Exercise description: The entries below contain pictures. Write out only the lines from the line with "index tip: (177, 54)" up to and including the line with "index dip: (194, 242)", exactly, without them.

Source material:

┌────────

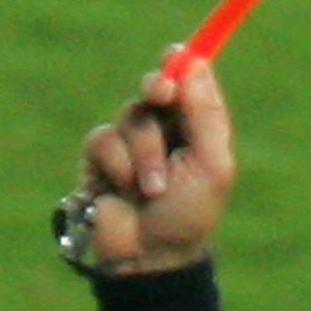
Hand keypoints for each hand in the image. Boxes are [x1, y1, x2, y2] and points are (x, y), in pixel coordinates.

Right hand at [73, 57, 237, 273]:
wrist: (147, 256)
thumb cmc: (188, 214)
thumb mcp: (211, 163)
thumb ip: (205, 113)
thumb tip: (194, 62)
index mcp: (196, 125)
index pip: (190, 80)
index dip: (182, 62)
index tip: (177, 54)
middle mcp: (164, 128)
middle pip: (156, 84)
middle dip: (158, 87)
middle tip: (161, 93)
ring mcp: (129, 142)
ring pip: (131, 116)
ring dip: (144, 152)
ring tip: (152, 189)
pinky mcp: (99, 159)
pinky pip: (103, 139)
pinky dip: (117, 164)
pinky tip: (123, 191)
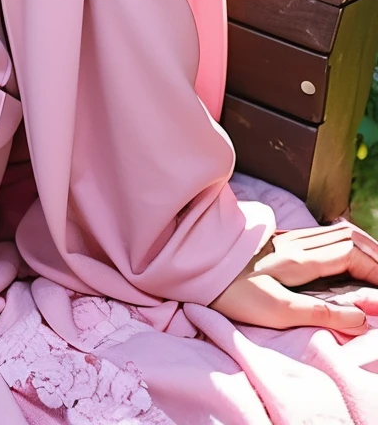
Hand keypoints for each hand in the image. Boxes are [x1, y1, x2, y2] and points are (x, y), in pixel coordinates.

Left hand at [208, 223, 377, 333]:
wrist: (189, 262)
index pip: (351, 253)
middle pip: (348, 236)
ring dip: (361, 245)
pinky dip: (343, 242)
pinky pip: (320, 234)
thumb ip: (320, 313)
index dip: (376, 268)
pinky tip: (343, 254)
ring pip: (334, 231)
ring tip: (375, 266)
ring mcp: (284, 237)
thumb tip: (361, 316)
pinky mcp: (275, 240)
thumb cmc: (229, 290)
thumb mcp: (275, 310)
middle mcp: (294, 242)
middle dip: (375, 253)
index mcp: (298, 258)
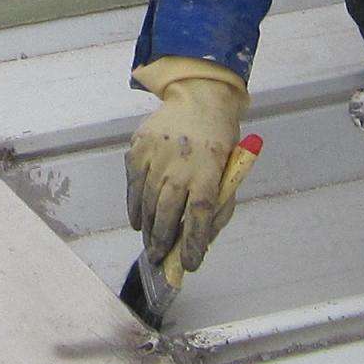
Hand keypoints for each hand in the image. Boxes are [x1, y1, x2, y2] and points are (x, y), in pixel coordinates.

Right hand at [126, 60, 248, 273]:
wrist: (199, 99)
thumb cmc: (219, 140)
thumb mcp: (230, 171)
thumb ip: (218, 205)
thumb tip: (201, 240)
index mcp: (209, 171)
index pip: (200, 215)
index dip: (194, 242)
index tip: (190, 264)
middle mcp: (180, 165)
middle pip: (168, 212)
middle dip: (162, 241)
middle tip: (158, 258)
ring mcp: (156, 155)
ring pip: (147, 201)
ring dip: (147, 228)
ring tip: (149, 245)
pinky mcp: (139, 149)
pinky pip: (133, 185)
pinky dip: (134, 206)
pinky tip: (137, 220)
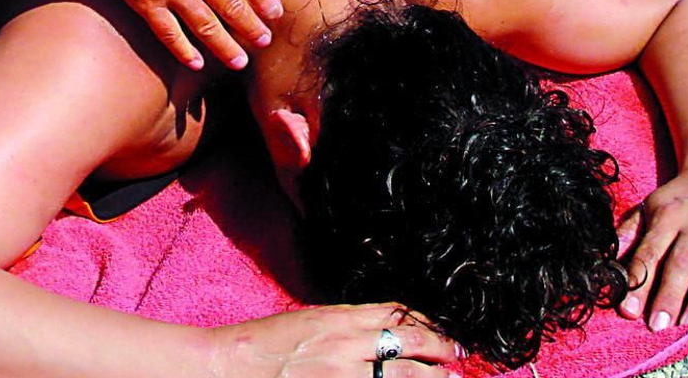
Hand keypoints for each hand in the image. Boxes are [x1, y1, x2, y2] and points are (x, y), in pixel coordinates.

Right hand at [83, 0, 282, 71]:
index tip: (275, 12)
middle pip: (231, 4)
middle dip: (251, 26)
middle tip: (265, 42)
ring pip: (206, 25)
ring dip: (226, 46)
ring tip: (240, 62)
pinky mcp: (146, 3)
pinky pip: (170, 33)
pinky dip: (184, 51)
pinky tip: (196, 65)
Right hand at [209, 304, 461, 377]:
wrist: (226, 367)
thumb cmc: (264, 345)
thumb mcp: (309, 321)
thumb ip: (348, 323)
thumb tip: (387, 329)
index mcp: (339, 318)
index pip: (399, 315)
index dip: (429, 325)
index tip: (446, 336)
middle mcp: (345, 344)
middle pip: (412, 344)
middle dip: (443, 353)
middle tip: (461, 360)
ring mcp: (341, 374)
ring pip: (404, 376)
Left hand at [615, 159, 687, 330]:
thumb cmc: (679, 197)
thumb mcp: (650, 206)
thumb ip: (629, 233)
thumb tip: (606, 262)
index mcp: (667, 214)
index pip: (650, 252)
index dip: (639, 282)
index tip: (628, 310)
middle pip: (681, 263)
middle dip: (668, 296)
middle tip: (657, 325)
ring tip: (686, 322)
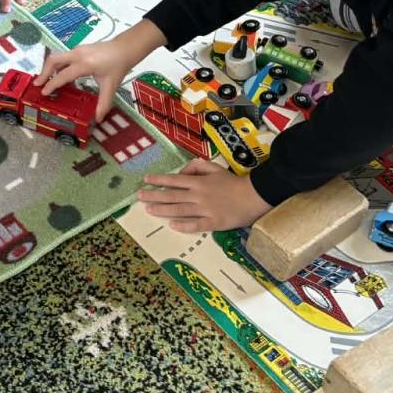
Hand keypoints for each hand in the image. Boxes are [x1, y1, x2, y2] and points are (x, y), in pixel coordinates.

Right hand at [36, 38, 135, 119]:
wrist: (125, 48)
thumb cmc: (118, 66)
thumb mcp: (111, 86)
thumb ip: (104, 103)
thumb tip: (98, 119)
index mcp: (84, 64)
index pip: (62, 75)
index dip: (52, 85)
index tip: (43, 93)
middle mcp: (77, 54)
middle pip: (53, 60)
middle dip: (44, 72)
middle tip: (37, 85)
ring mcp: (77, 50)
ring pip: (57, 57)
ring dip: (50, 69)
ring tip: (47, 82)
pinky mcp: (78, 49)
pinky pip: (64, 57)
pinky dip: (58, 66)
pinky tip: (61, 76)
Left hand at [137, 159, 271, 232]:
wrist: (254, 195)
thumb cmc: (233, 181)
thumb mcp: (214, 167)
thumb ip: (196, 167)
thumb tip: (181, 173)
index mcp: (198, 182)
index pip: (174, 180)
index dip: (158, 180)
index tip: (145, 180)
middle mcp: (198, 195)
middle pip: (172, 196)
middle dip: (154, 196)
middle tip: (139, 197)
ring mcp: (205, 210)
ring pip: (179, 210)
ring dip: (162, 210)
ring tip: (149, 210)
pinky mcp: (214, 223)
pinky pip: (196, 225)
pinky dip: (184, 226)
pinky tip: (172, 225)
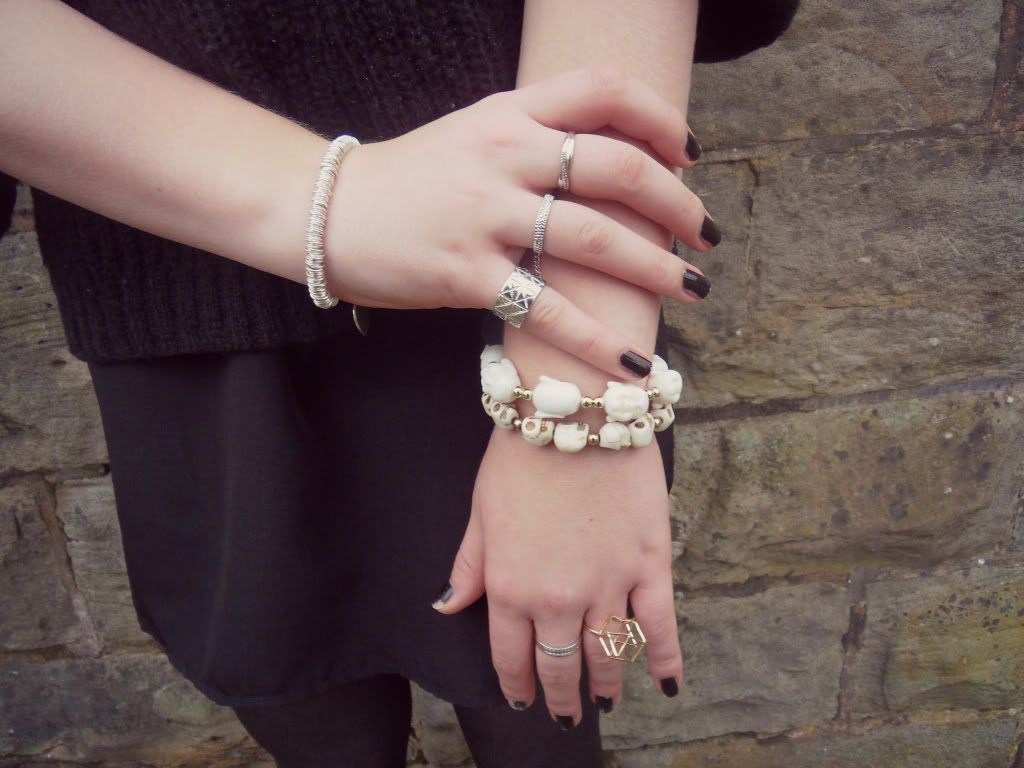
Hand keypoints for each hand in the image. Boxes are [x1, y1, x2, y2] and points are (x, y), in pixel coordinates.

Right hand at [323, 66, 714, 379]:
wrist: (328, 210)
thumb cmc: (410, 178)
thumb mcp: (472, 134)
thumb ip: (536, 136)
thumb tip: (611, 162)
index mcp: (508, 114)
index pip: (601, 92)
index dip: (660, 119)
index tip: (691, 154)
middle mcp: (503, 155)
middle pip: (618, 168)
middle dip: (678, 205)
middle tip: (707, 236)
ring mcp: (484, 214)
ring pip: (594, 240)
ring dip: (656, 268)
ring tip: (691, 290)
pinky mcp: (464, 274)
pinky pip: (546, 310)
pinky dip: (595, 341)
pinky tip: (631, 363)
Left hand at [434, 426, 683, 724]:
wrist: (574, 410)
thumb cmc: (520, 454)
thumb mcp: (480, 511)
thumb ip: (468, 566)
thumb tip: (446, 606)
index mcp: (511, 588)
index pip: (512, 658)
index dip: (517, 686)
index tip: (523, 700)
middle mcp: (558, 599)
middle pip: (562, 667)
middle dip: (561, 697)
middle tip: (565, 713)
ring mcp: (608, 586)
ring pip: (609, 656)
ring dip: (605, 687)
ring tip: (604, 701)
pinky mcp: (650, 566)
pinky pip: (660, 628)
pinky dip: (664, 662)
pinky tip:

└────────

Answer space:
index tip: (177, 54)
middle mcp: (164, 128)
middle pip: (156, 84)
middle dip: (158, 87)
middle tip: (161, 93)
ring mcp: (129, 142)
ring pip: (131, 116)
ring dip: (144, 152)
ring tip: (152, 189)
pinky mcp: (99, 159)
pinky pip: (103, 139)
pinky dip: (117, 164)
pinky tip: (123, 191)
Hand keypoints for each hand in the image. Boxes are [x1, y1, x2, y2] and points are (x, y), in pixel coordinates.

Left hand at [208, 223, 377, 333]:
wrist: (189, 262)
index pip: (351, 253)
middle pip: (348, 236)
ring dip: (361, 245)
pinky dip: (343, 242)
pinky pip: (320, 234)
thumb ip: (320, 313)
index dip: (376, 268)
pinky tip: (343, 254)
ring pip: (334, 231)
ring tip: (375, 266)
ring mcp: (284, 237)
thumb tip: (361, 316)
pinky mcp: (275, 240)
thumb cmc: (229, 290)
thumb mcp: (275, 310)
middle mcp: (294, 242)
middle dip: (375, 253)
index mcp: (298, 258)
Hand keypoints for each hand in the image. Boxes are [x1, y1, x2, y2] and points are (x, y), in pixel coordinates.

Right hand at [126, 60, 248, 273]:
wrist: (199, 99)
thumb cmc: (219, 140)
thumb mcp: (230, 171)
thumb ip: (218, 205)
thumb tip: (201, 240)
index mcp: (209, 171)
index pip: (200, 215)
index dip: (194, 242)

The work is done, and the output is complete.